The following attributes are recognized on the included roots:

cx:idfixup

The “idfixup” scheme to use for this transclusion.

cx:linkscope

The “linkscope” scheme to use for this transclusion.

cx:prefix

The prefix to use for this transclusion, only relevant for cx:idfixup="prefix".

cx:id

The ID value to use for the top-level of the transcluded content.

You'll need the latest XML Calabash, if you want to try it out.

On the one hand, it seems to be possible to implement several different transclusion scenarios this way. On the other hand, I'm disappointed by how much author-involvement is necessary to get good results.
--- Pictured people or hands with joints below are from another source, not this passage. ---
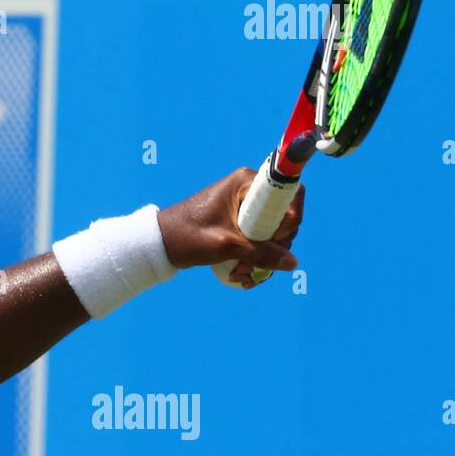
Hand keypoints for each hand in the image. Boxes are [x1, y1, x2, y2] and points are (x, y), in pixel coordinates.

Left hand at [156, 167, 304, 288]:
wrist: (161, 242)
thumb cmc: (188, 237)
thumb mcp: (226, 246)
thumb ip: (260, 253)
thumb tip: (292, 262)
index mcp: (246, 182)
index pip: (288, 192)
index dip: (289, 218)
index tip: (273, 237)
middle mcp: (250, 189)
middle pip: (285, 217)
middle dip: (275, 245)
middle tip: (255, 263)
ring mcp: (247, 205)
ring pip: (275, 231)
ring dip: (264, 255)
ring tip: (242, 272)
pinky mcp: (242, 221)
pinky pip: (262, 238)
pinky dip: (256, 256)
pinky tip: (242, 273)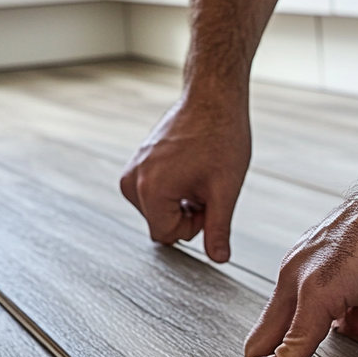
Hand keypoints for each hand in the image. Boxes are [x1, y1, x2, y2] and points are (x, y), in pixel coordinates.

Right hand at [120, 86, 250, 260]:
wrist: (212, 98)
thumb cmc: (220, 136)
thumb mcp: (225, 191)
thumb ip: (219, 230)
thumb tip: (218, 259)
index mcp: (150, 189)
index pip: (167, 235)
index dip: (195, 226)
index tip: (209, 202)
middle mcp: (133, 180)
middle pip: (161, 225)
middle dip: (187, 215)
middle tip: (207, 188)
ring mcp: (133, 170)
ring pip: (158, 211)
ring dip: (182, 204)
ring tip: (199, 176)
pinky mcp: (137, 163)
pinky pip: (154, 194)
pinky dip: (175, 190)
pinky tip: (191, 169)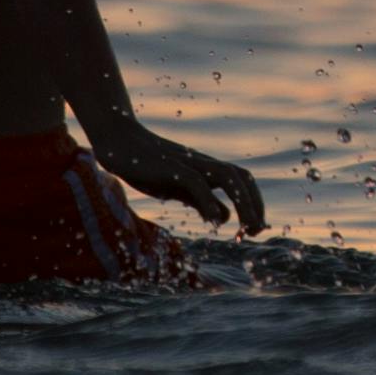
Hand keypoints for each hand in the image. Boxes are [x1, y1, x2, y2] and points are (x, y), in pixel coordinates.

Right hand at [85, 112, 266, 235]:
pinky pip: (197, 183)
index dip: (255, 203)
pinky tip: (212, 221)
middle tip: (256, 232)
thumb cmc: (148, 165)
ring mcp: (188, 163)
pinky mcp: (171, 167)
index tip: (253, 230)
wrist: (119, 142)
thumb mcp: (178, 188)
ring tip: (246, 229)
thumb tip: (224, 217)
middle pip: (242, 177)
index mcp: (206, 169)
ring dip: (243, 202)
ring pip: (228, 177)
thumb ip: (200, 200)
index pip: (242, 181)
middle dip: (255, 204)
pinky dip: (209, 201)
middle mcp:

In particular, observe that if there are nested transclusions, it's not at all clear (to me) which way the precedence should run.

Comments and suggestions most welcome, as always.

Comments

The id fixup logic be also used when validating the document (e.g. in an editor), correct? I.e. you wouldn't get spurious repeated id errors if you include content with the same id more than once as long as you strip or fix the ids.

—Posted by David Cramer on 03 Oct 2011 @ 09:39 UTC #

Yes, I think it would make sense to do validation after fixup. Pipelines FTW.

—Posted by Norman Walsh on 04 Oct 2011 @ 02:53 UTC #

There are also for options for scoping IDREF values

Typo IMHO "for" should be four

—Posted by Mr Typo on 04 Oct 2011 @ 12:44 UTC #

Thank you, Mr. Typo. Fixed.

—Posted by Norman Walsh on 04 Oct 2011 @ 01:36 UTC #

Your XML inclusions in this page appear to have vanished.

—Posted by Daniel Lyons on 10 Apr 2013 @ 06:52 UTC #

Yikes! Right you are. Will fix ASAP!

—Posted by Norman Walsh on 18 Apr 2013 @ 10:43 UTC #

Must have forgotten to flush the cached HTML after a bug fix. Works now.

—Posted by Norman Walsh on 19 Apr 2013 @ 04:05 UTC #